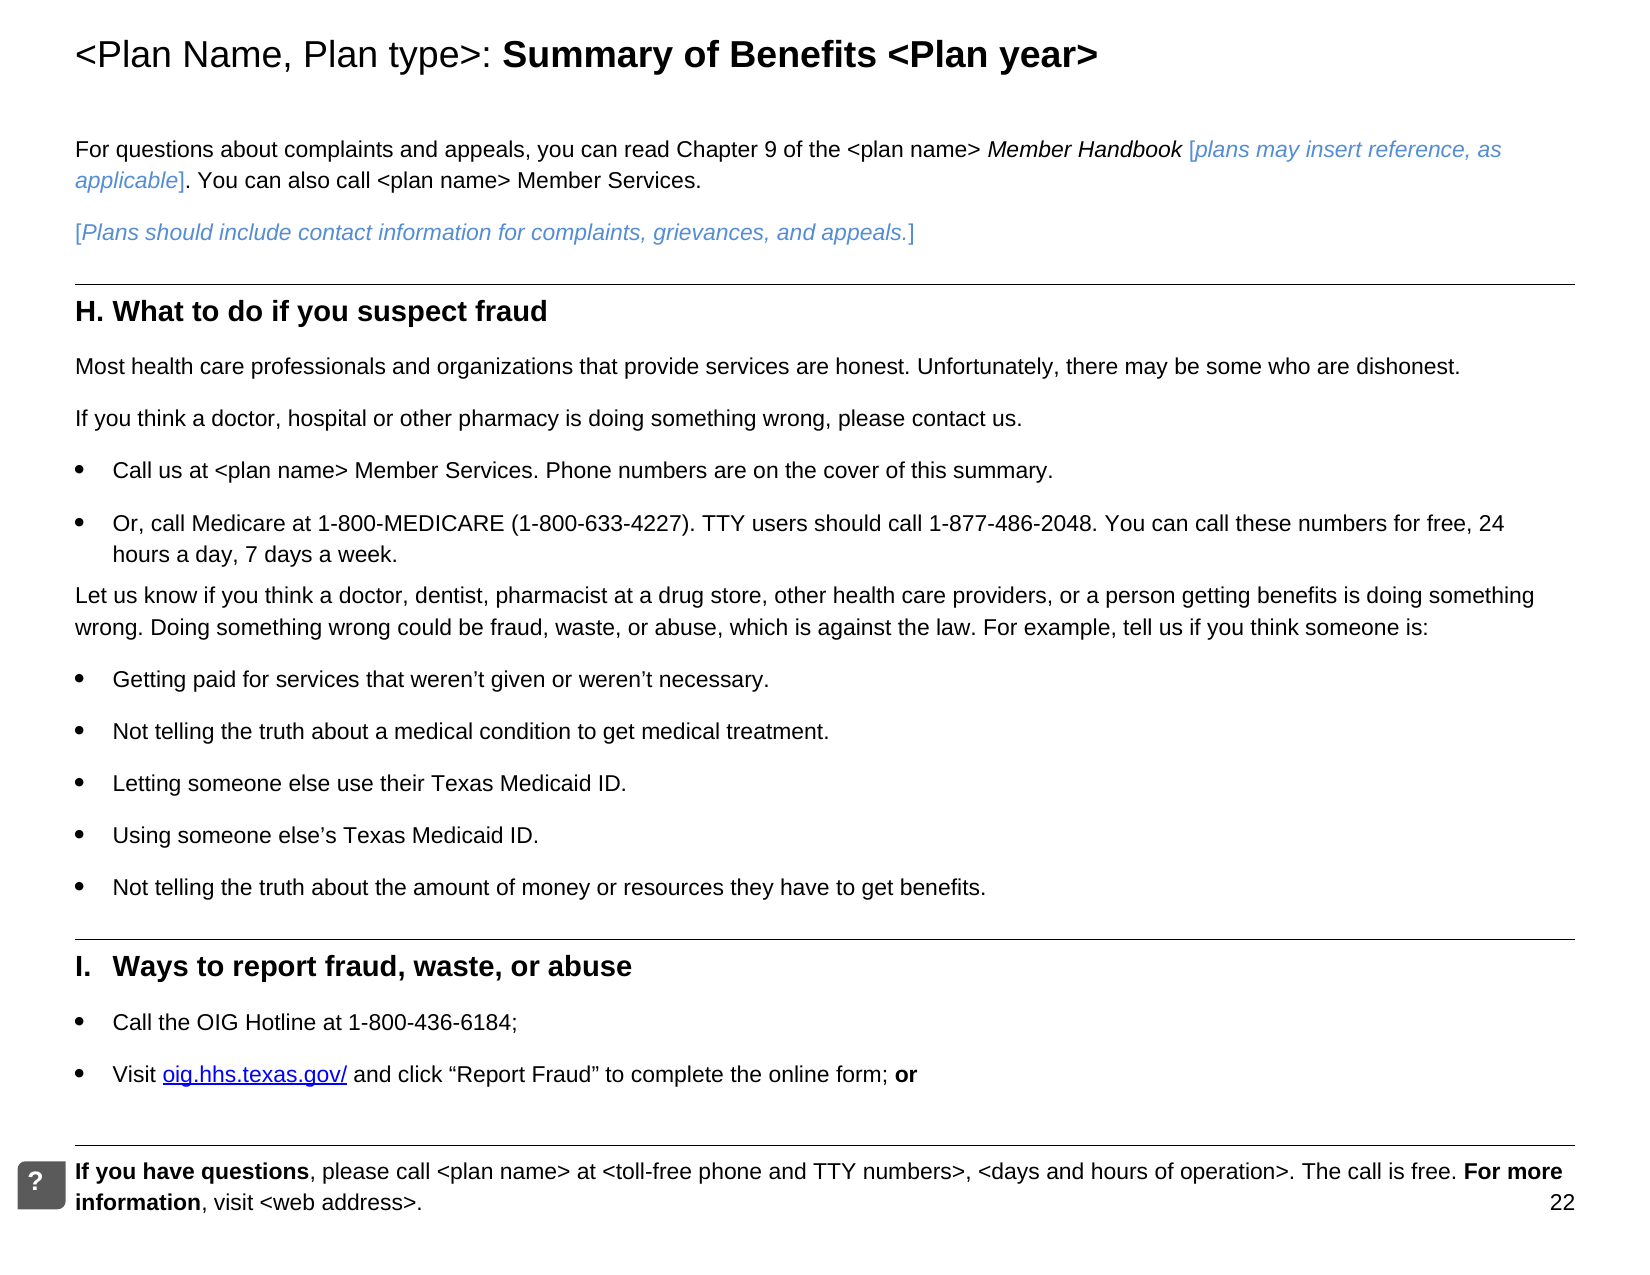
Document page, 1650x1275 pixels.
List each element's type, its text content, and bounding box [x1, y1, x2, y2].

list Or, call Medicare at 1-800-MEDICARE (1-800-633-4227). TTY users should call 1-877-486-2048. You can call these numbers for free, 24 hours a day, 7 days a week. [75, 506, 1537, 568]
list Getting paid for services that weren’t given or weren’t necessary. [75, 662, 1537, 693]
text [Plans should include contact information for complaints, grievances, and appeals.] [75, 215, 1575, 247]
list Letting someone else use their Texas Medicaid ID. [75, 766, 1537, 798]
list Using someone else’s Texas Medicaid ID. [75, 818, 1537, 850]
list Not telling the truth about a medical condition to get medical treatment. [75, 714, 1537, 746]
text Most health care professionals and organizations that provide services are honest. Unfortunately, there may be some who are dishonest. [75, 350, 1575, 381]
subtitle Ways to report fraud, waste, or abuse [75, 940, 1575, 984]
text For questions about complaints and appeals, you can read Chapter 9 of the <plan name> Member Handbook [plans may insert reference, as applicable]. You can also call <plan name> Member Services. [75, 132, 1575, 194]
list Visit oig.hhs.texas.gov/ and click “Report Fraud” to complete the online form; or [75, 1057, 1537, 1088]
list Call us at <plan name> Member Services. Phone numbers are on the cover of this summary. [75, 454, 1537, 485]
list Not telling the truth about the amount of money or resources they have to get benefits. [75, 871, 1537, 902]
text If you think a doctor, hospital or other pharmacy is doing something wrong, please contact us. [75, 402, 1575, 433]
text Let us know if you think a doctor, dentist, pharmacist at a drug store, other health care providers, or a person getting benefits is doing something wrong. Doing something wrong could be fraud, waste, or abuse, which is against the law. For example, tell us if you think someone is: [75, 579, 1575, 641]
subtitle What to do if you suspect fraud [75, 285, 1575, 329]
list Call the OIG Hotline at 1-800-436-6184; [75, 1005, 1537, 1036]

---

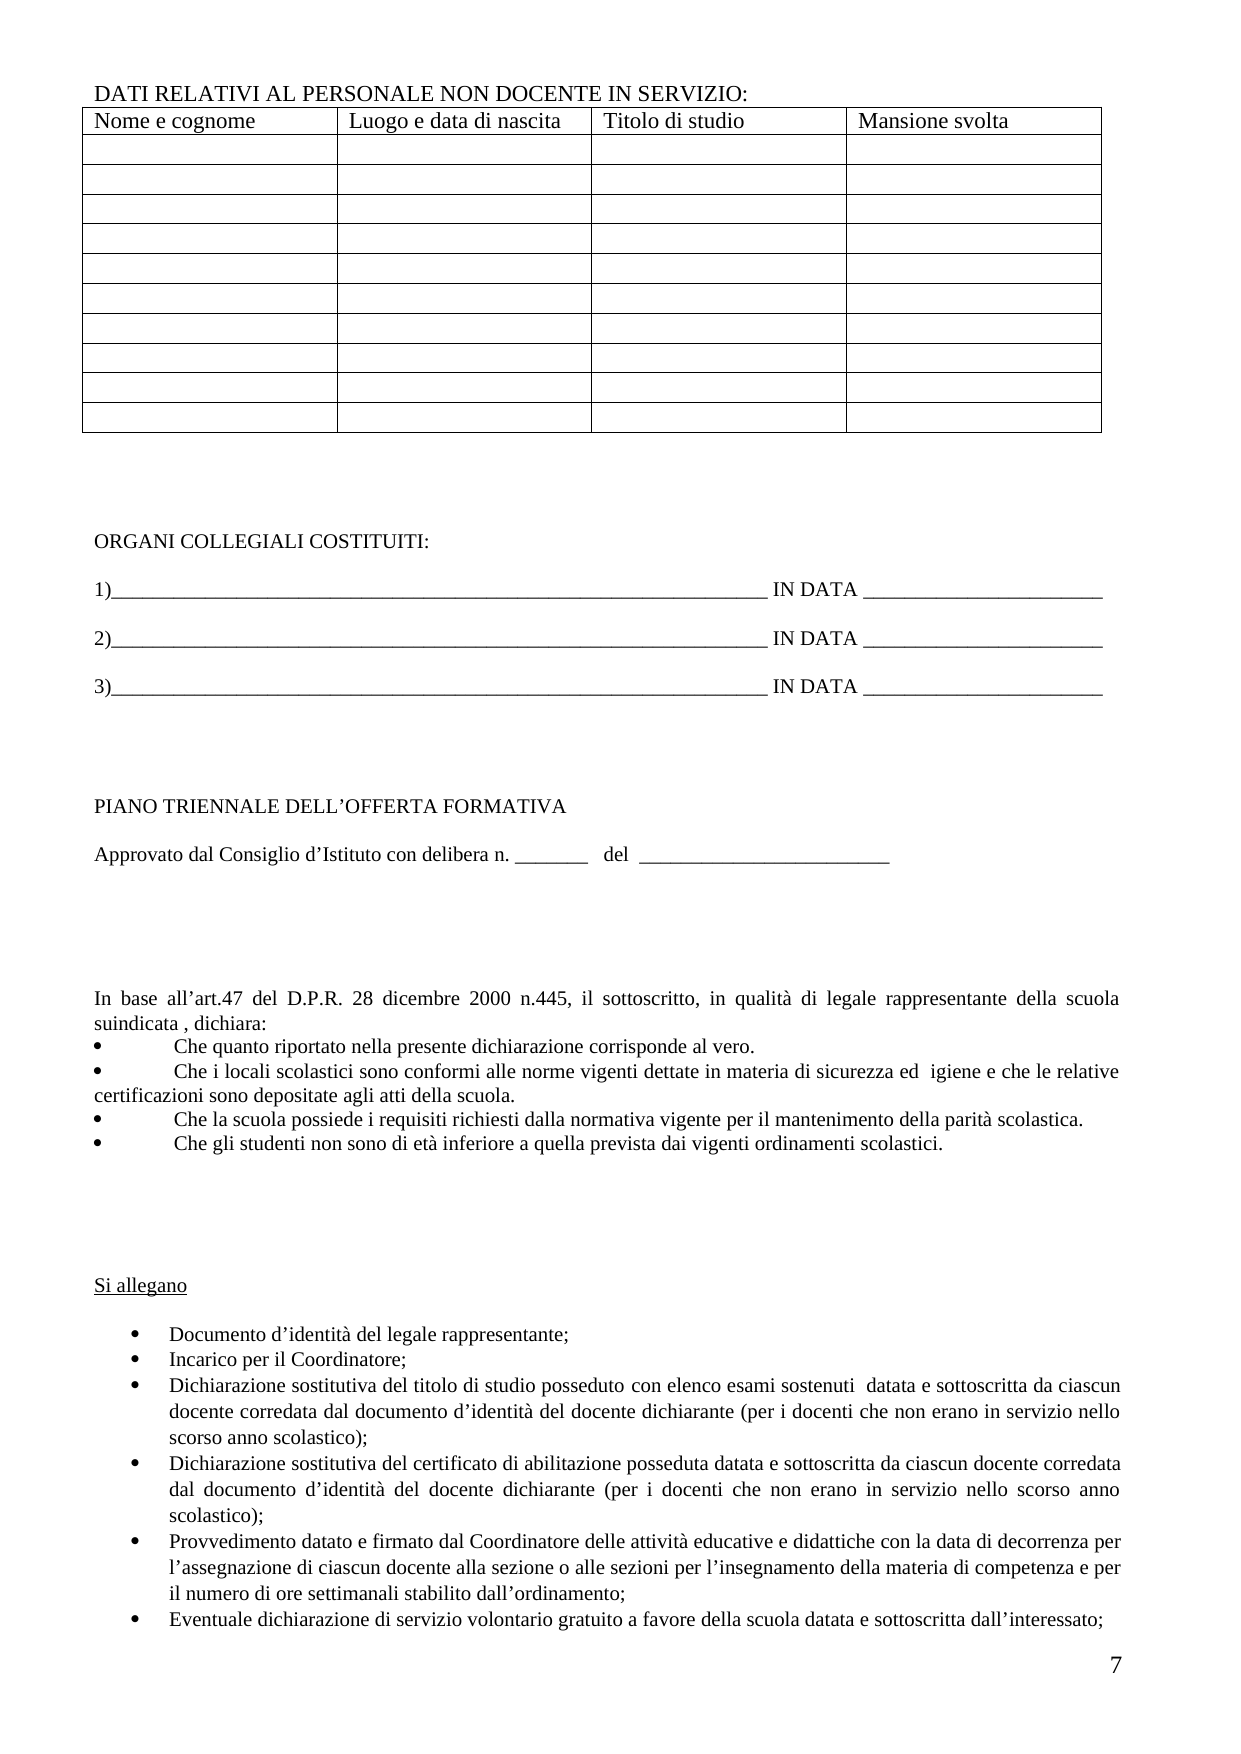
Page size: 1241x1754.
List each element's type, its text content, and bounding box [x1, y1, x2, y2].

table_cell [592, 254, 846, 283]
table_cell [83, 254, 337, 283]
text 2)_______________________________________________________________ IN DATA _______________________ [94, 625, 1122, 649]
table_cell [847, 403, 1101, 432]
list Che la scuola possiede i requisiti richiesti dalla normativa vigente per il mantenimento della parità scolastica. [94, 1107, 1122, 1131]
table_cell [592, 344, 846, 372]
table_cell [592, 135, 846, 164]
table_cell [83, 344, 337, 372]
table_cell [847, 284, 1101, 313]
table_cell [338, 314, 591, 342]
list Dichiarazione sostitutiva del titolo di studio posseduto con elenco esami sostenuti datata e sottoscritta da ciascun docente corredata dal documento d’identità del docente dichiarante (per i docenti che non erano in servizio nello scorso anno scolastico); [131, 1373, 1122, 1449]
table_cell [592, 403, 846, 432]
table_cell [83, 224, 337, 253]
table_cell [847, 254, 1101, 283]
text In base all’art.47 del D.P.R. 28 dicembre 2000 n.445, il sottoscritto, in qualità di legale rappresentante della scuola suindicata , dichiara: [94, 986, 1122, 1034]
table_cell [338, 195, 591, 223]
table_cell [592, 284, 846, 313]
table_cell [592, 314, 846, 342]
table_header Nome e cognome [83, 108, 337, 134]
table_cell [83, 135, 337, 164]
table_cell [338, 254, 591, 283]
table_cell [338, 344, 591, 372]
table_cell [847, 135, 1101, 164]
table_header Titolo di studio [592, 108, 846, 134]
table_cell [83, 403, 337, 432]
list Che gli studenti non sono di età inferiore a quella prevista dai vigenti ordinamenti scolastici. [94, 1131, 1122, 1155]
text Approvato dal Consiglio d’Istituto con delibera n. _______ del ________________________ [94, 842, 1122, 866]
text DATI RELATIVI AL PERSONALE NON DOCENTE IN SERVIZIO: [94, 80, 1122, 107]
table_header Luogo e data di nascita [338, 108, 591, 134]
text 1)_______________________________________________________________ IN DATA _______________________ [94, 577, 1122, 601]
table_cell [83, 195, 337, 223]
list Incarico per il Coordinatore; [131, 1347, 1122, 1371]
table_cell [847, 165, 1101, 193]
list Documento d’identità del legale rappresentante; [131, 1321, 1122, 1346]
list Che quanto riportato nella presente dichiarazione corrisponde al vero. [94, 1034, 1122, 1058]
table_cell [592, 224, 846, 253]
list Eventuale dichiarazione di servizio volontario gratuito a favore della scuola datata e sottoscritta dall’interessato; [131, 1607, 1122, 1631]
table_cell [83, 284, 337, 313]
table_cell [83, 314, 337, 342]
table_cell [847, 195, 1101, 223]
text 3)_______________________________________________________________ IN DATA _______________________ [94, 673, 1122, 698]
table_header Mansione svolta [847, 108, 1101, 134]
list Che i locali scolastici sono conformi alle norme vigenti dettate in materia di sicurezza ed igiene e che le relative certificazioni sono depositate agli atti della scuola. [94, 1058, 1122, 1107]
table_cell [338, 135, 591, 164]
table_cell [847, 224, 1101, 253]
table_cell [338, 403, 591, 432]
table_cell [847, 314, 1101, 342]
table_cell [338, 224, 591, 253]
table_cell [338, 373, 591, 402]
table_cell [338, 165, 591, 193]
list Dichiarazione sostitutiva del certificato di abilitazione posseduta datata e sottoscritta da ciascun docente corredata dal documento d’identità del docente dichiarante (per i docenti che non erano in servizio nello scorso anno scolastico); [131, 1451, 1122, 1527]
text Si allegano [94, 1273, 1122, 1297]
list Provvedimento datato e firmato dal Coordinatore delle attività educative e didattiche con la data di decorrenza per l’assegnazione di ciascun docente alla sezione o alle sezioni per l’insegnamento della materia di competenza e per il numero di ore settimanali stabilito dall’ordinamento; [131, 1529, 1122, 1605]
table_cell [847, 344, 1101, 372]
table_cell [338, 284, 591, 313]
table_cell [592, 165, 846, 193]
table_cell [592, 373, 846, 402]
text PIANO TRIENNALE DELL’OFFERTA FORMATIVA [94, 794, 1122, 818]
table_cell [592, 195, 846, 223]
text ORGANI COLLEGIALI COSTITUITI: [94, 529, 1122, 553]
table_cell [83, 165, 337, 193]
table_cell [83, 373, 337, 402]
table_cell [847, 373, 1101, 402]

# [TASK ITEM]
How many of the lines in the material hold the word "corredata"? Give that number alone.

# [WORKED SOLUTION]
2